Coping with a mental health condition is extremely difficult both for the individual and their family members. Co-parenting with an individual living with mental health difficulties can be even more challenging. However, there are some steps that can help both parents and children cope. These include:
- Educating the children about their parent’s mental health: Parents should educate their children in an age-appropriate way about the symptoms of the condition and strategies for coping. Parents can seek advice from a qualified mental health professional to find the best approach for talking with their children and helping them understand that sometimes a parent or caregiver’s confusing behavior is not their fault.
- Modeling behavior: A parent or caregiver can explain to their children the importance of empathy and how to avoid escalating conflict. They can also explain how mental health issues can change a person’s behavior, which children may find difficult to understand. Parents can help model behaviors for children by talking kindly and calmly to one another. This approach may empower children to replicate the behavior.
- Separating the person from their diagnosis: Children need to understand that their parent has an illness and that this problem does not define them. Parents should avoid using terms such as “depressed” or “bipolar” to describe the individual living with the mental health issue. This language can stigmatize and negatively affect the children’s relationship with that parent.
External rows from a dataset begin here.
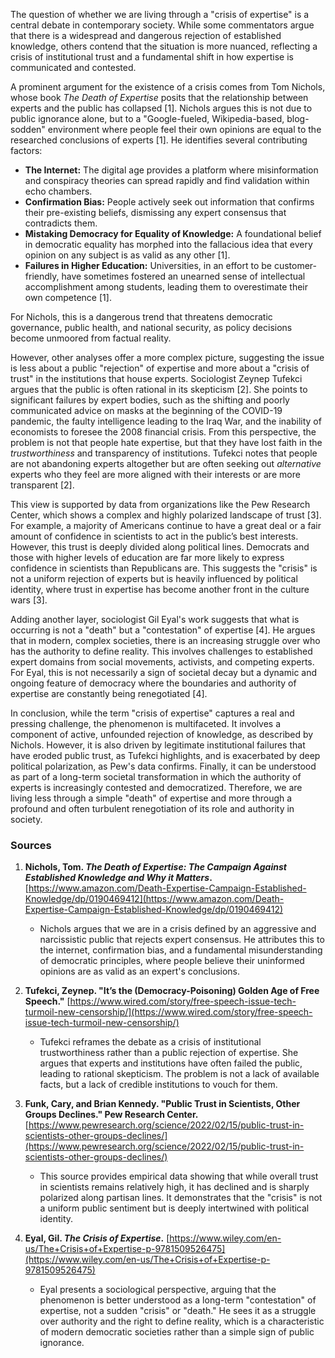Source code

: The question of whether we are living through a "crisis of expertise" is a central debate in contemporary society. While some commentators argue that there is a widespread and dangerous rejection of established knowledge, others contend that the situation is more nuanced, reflecting a crisis of institutional trust and a fundamental shift in how expertise is communicated and contested.

A prominent argument for the existence of a crisis comes from Tom Nichols, whose book *The Death of Expertise* posits that the relationship between experts and the public has collapsed [1]. Nichols argues this is not due to public ignorance alone, but to a "Google-fueled, Wikipedia-based, blog-sodden" environment where people feel their own opinions are equal to the researched conclusions of experts [1]. He identifies several contributing factors:
*   **The Internet:** The digital age provides a platform where misinformation and conspiracy theories can spread rapidly and find validation within echo chambers.
*   **Confirmation Bias:** People actively seek out information that confirms their pre-existing beliefs, dismissing any expert consensus that contradicts them.
*   **Mistaking Democracy for Equality of Knowledge:** A foundational belief in democratic equality has morphed into the fallacious idea that every opinion on any subject is as valid as any other [1].
*   **Failures in Higher Education:** Universities, in an effort to be customer-friendly, have sometimes fostered an unearned sense of intellectual accomplishment among students, leading them to overestimate their own competence [1].

For Nichols, this is a dangerous trend that threatens democratic governance, public health, and national security, as policy decisions become unmoored from factual reality.

However, other analyses offer a more complex picture, suggesting the issue is less about a public "rejection" of expertise and more about a "crisis of trust" in the institutions that house experts. Sociologist Zeynep Tufekci argues that the public is often rational in its skepticism [2]. She points to significant failures by expert bodies, such as the shifting and poorly communicated advice on masks at the beginning of the COVID-19 pandemic, the faulty intelligence leading to the Iraq War, and the inability of economists to foresee the 2008 financial crisis. From this perspective, the problem is not that people hate expertise, but that they have lost faith in the *trustworthiness* and transparency of institutions. Tufekci notes that people are not abandoning experts altogether but are often seeking out *alternative* experts who they feel are more aligned with their interests or are more transparent [2].

This view is supported by data from organizations like the Pew Research Center, which shows a complex and highly polarized landscape of trust [3]. For example, a majority of Americans continue to have a great deal or a fair amount of confidence in scientists to act in the public’s best interests. However, this trust is deeply divided along political lines. Democrats and those with higher levels of education are far more likely to express confidence in scientists than Republicans are. This suggests the "crisis" is not a uniform rejection of experts but is heavily influenced by political identity, where trust in expertise has become another front in the culture wars [3].

Adding another layer, sociologist Gil Eyal's work suggests that what is occurring is not a "death" but a "contestation" of expertise [4]. He argues that in modern, complex societies, there is an increasing struggle over who has the authority to define reality. This involves challenges to established expert domains from social movements, activists, and competing experts. For Eyal, this is not necessarily a sign of societal decay but a dynamic and ongoing feature of democracy where the boundaries and authority of expertise are constantly being renegotiated [4].

In conclusion, while the term "crisis of expertise" captures a real and pressing challenge, the phenomenon is multifaceted. It involves a component of active, unfounded rejection of knowledge, as described by Nichols. However, it is also driven by legitimate institutional failures that have eroded public trust, as Tufekci highlights, and is exacerbated by deep political polarization, as Pew's data confirms. Finally, it can be understood as part of a long-term societal transformation in which the authority of experts is increasingly contested and democratized. Therefore, we are living less through a simple "death" of expertise and more through a profound and often turbulent renegotiation of its role and authority in society.

### Sources

1.  **Nichols, Tom. *The Death of Expertise: The Campaign Against Established Knowledge and Why it Matters*.** [https://www.amazon.com/Death-Expertise-Campaign-Established-Knowledge/dp/0190469412](https://www.amazon.com/Death-Expertise-Campaign-Established-Knowledge/dp/0190469412)
    *   Nichols argues that we are in a crisis defined by an aggressive and narcissistic public that rejects expert consensus. He attributes this to the internet, confirmation bias, and a fundamental misunderstanding of democratic principles, where people believe their uninformed opinions are as valid as an expert's conclusions.

2.  **Tufekci, Zeynep. "It’s the (Democracy-Poisoning) Golden Age of Free Speech."** [https://www.wired.com/story/free-speech-issue-tech-turmoil-new-censorship/](https://www.wired.com/story/free-speech-issue-tech-turmoil-new-censorship/)
    *   Tufekci reframes the debate as a crisis of institutional trustworthiness rather than a public rejection of expertise. She argues that experts and institutions have often failed the public, leading to rational skepticism. The problem is not a lack of available facts, but a lack of credible institutions to vouch for them.

3.  **Funk, Cary, and Brian Kennedy. "Public Trust in Scientists, Other Groups Declines." Pew Research Center.** [https://www.pewresearch.org/science/2022/02/15/public-trust-in-scientists-other-groups-declines/](https://www.pewresearch.org/science/2022/02/15/public-trust-in-scientists-other-groups-declines/)
    *   This source provides empirical data showing that while overall trust in scientists remains relatively high, it has declined and is sharply polarized along partisan lines. It demonstrates that the "crisis" is not a uniform public sentiment but is deeply intertwined with political identity.

4.  **Eyal, Gil. *The Crisis of Expertise*.** [https://www.wiley.com/en-us/The+Crisis+of+Expertise-p-9781509526475](https://www.wiley.com/en-us/The+Crisis+of+Expertise-p-9781509526475)
    *   Eyal presents a sociological perspective, arguing that the phenomenon is better understood as a long-term "contestation" of expertise, not a sudden "crisis" or "death." He sees it as a struggle over authority and the right to define reality, which is a characteristic of modern democratic societies rather than a simple sign of public ignorance.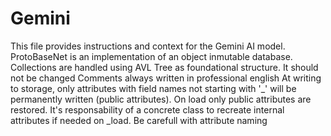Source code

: # Gemini

This file provides instructions and context for the Gemini AI model.
ProtoBaseNet is an implementation of an object inmutable database.
Collections are handled using AVL Tree as foundational structure. It should not be changed
Comments always written in professional english
At writing to storage, only attributes with field names not starting with '_' will be permanently written (public attributes). On load only public attributes are restored. It's responsability of a concrete class to recreate internal attributes if needed on _load. Be carefull with attribute naming


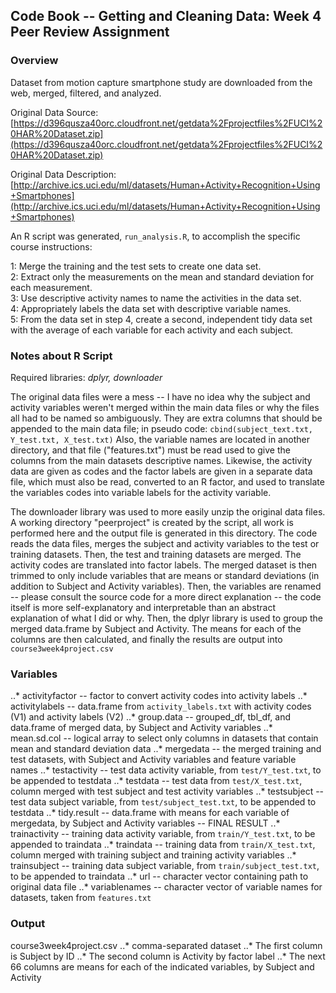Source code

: ## Code Book -- Getting and Cleaning Data: Week 4 Peer Review Assignment

### Overview

Dataset from motion capture smartphone study are downloaded from the web, merged, filtered, and analyzed.

Original Data Source: 
[https://d396qusza40orc.cloudfront.net/getdata%2Fprojectfiles%2FUCI%20HAR%20Dataset.zip](https://d396qusza40orc.cloudfront.net/getdata%2Fprojectfiles%2FUCI%20HAR%20Dataset.zip)

Original Data Description: 
[http://archive.ics.uci.edu/ml/datasets/Human+Activity+Recognition+Using+Smartphones](http://archive.ics.uci.edu/ml/datasets/Human+Activity+Recognition+Using+Smartphones)

An R script was generated, `run_analysis.R`, to accomplish the specific course instructions: 

1: Merge the training and the test sets to create one data set.  
2: Extract only the measurements on the mean and standard deviation for each measurement.  
3: Use descriptive activity names to name the activities in the data set.  
4: Appropriately labels the data set with descriptive variable names.  
5: From the data set in step 4, create a second, independent tidy data set with the average of each variable for each activity and each subject.  


### Notes about R Script

Required libraries: *dplyr, downloader*

The original data files were a mess -- I have no idea why the subject and activity variables weren't merged within the main data files or why the files all had to be named so ambiguously. They are extra columns that should be appended to the main data file; in pseudo code: `cbind(subject_text.txt, Y_test.txt, X_test.txt)` Also, the variable names are located in another directory, and that file ("features.txt") must be read used to give the columns from the main datasets descriptive names. Likewise, the activity data are given as codes and the factor labels are given in a separate data file, which must also be read, converted to an R factor, and used to translate the variables codes into variable labels for the activity variable.

The downloader library was used to more easily unzip the original data files. A working directory "peerproject" is created by the script, all work is performed here and the output file is generated in this directory. The code reads the data files, merges the subject and activity variables to the test or training datasets. Then, the test and training datasets are merged. The activity codes are translated into factor labels. The merged dataset is then trimmed to only include variables that are means or standard deviations (in addition to Subject and Activity variables). Then, the variables are renamed -- please consult the source code for a more direct explanation -- the code itself is more self-explanatory and interpretable than an abstract explanation of what I did or why. Then, the dplyr library is used to group the merged data.frame by Subject and Activity. The means for each of the columns are then calculated, and finally the results are output into `course3week4project.csv`

### Variables

..* activityfactor -- factor to convert activity codes into activity labels
..* activitylabels -- data.frame from `activity_labels.txt` with activity codes (V1) and activity labels (V2)
..* group.data -- grouped_df, tbl_df, and data.frame of merged data, by Subject and Activity variables
..* mean.sd.col -- logical array to select only columns in datasets that contain mean and standard deviation data
..* mergedata -- the merged training and test datasets, with Subject and Activity variables and feature variable names
..* testactivity -- test data activity variable, from `test/Y_test.txt`, to be appended to testdata 
..* testdata --  test data from `test/X_test.txt`, column merged with test subject and test activity variables
..* testsubject -- test data subject variable, from `test/subject_test.txt`, to be appended to testdata
..* tidy.result -- data.frame with means for each variable of mergedata, by Subject and Activity variables -- FINAL RESULT
..* trainactivity -- training data activity variable, from `train/Y_test.txt`, to be appended to traindata
..* traindata -- training data from `train/X_test.txt`, column merged with training subject and training activity variables
..* trainsubject -- training data subject variable, from `train/subject_test.txt`, to be appended to traindata
..* url -- character vector containing path to original data file
..* variablenames -- character vector of variable names for datasets, taken from `features.txt`  

### Output

course3week4project.csv
..* comma-separated dataset
..* The first column is Subject by ID
..* The second column is Activity by factor label
..* The next 66 columns are means for each of the indicated variables, by Subject and Activity
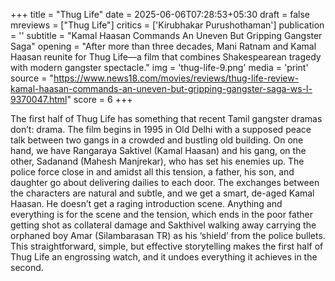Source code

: +++
title = "Thug Life"
date = 2025-06-06T07:28:53+05:30
draft = false
mreviews = ["Thug Life"]
critics = ['Kirubhakar Purushothaman']
publication = ''
subtitle = "Kamal Haasan Commands An Uneven But Gripping Gangster Saga"
opening = "After more than three decades, Mani Ratnam and Kamal Haasan reunite for Thug Life—a film that combines Shakespearean tragedy with modern gangster spectacle."
img = 'thug-life-9.png'
media = 'print'
source = "https://www.news18.com/movies/reviews/thug-life-review-kamal-haasan-commands-an-uneven-but-gripping-gangster-saga-ws-l-9370047.html"
score = 6
+++

The first half of Thug Life has something that recent Tamil gangster dramas don’t: drama. The film begins in 1995 in Old Delhi with a supposed peace talk between two gangs in a crowded and bustling old building. On one hand, we have Rangaraya Saktivel (Kamal Haasan) and his gang, on the other, Sadanand (Mahesh Manjrekar), who has set his enemies up. The police force close in and amidst all this tension, a father, his son, and daughter go about delivering dailies to each door. The exchanges between the characters are natural and subtle, and we get a smart, de-aged Kamal Haasan. He doesn’t get a raging introduction scene. Anything and everything is for the scene and the tension, which ends in the poor father getting shot as collateral damage and Sakthivel walking away carrying the orphaned boy Amar (Silambarasan TR) as his ‘shield’ from the police bullets. This straightforward, simple, but effective storytelling makes the first half of Thug Life an engrossing watch, and it undoes everything it achieves in the second.
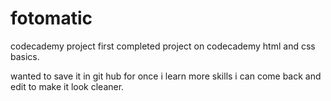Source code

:# fotomatic
codecademy project
first completed project on codecademy html and css basics. 

wanted to save it in git hub for once i learn more skills i can come back and edit to make it look cleaner.
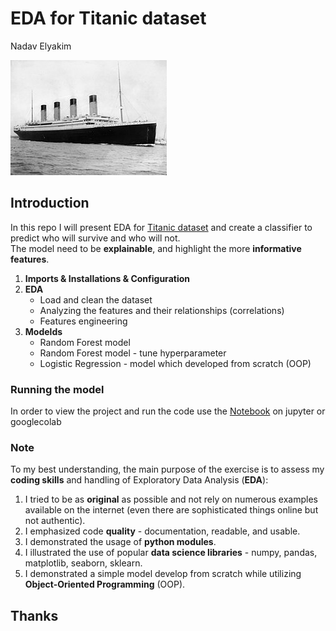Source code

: # EDA for Titanic dataset
Nadav Elyakim

<img src="./img/Titanic.jpg" alt="Alt text">

## Introduction
In this repo I will present EDA for [Titanic dataset](https://www.kaggle.com/datasets/yasserh/titanic-dataset) and create a classifier to predict who will survive and who will not.\
The model need to be **explainable**, and highlight the more **informative features**.

1. **Imports & Installations & Configuration**
2. **EDA** 
    * Load and clean the dataset
    * Analyzing the features and their relationships (correlations)
    * Features engineering
3. **Modelds** 
    * Random Forest model
    * Random Forest model - tune hyperparameter
    * Logistic Regression - model which developed from scratch (OOP)

### Running the model
In order to view the project and run the code use the [Notebook](https://github.com/NadavElyakim27/titanic_EDA/blob/main/notebook.ipynb) on jupyter or googlecolab

### Note
To my best understanding, the main purpose of the exercise is to assess my **coding skills** and handling of Exploratory Data Analysis (**EDA**):
1. I tried to be as **original** as possible and not rely on numerous examples available on the internet (even there are sophisticated things online but not authentic).
2. I emphasized code **quality** - documentation, readable, and usable.
3. I demonstrated the usage of **python modules**.
4. I illustrated the use of popular **data science libraries** - numpy, pandas, matplotlib, seaborn, sklearn.
5. I demonstrated  a simple model develop from scratch while utilizing **Object-Oriented Programming** (OOP).

## Thanks

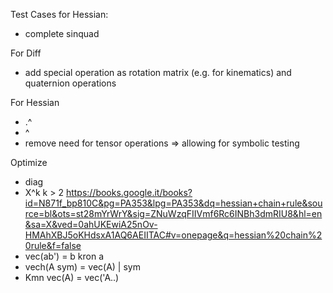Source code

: Test Cases for Hessian:
- complete sinquad

For Diff
- add special operation as rotation matrix (e.g. for kinematics) and quaternion operations

For Hessian
- .^
- ^
- remove need for tensor operations => allowing for symbolic testing

Optimize
- diag
- X^k k > 2
		https://books.google.it/books?id=N871f_bp810C&pg=PA353&lpg=PA353&dq=hessian+chain+rule&source=bl&ots=st28mYrWrY&sig=ZNuWzqFIIVmf6Rc6INBh3dmRIU8&hl=en&sa=X&ved=0ahUKEwiA25nOv-HMAhXBJ5oKHdsxA1AQ6AEIITAC#v=onepage&q=hessian%20chain%20rule&f=false
- vec(ab') = b kron a
- vech(A sym) = vec(A) | sym
- Kmn vec(A) = vec('A..)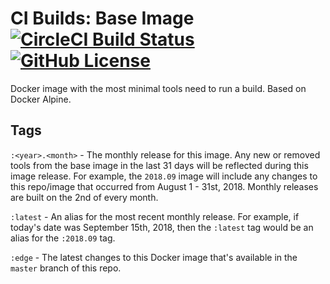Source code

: # CI Builds: Base Image [![CircleCI Build Status](https://circleci.com/gh/cibuilds/base.svg?style=shield)](https://circleci.com/gh/cibuilds/base) [![GitHub License](https://img.shields.io/badge/license-MIT-blue.svg)](https://raw.githubusercontent.com/cibuilds/base/master/LICENSE)

Docker image with the most minimal tools need to run a build. Based on Docker Alpine.

## Tags

`:<year>.<month>` - The monthly release for this image.
Any new or removed tools from the base image in the last 31 days will be reflected during this image release.
For example, the `2018.09` image will include any changes to this repo/image that occurred from August 1 - 31st, 2018.
Monthly releases are built on the 2nd of every month.

`:latest` - An alias for the most recent monthly release.
For example, if today's date was September 15th, 2018, then the `:latest` tag would be an alias for the `:2018.09` tag.

`:edge` - The latest changes to this Docker image that's available in the `master` branch of this repo.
- Establishing strong boundaries: If children report behaviors that concern them, the parent should discuss this directly with the co-parent. However, if the co-parent is suicidal, people should call 911 and request a welfare check rather than getting involved personally. This helps maintain healthy boundaries with no potential for manipulation.
Suicide prevention
If you know someone at immediate risk of self-harm, suicide, or hurting another person:
- Ask the tough question: “Are you considering suicide?”
- Listen to the person without judgment.
- Call 911 or the local emergency number, or text TALK to 741741 to communicate with a trained crisis counselor.
- Stay with the person until professional help arrives.
- Try to remove any weapons, medications, or other potentially harmful objects if it’s safe to do so.
If you or someone you know is having thoughts of suicide, a prevention hotline can help. The 988 Suicide and Crisis Lifeline is available 24 hours a day at 988. During a crisis, people who are hard of hearing can use their preferred relay service or dial 711 then 988.
Co-parenting refers to divorced or separated parents who maintain a parenting partnership to ensure their children have a stable and secure environment.
Successful co-parenting can be challenging, and parents must learn to set aside their differences for the children’s sake. Maintaining a healthy co-parent relationship with a former partner can avoid potentially harmful impacts on the mental and physical health of a child.
The rewards for the children are so valuable, so it is worth investing efforts into overcoming any challenges by being patient, communicating, and being open to compromise.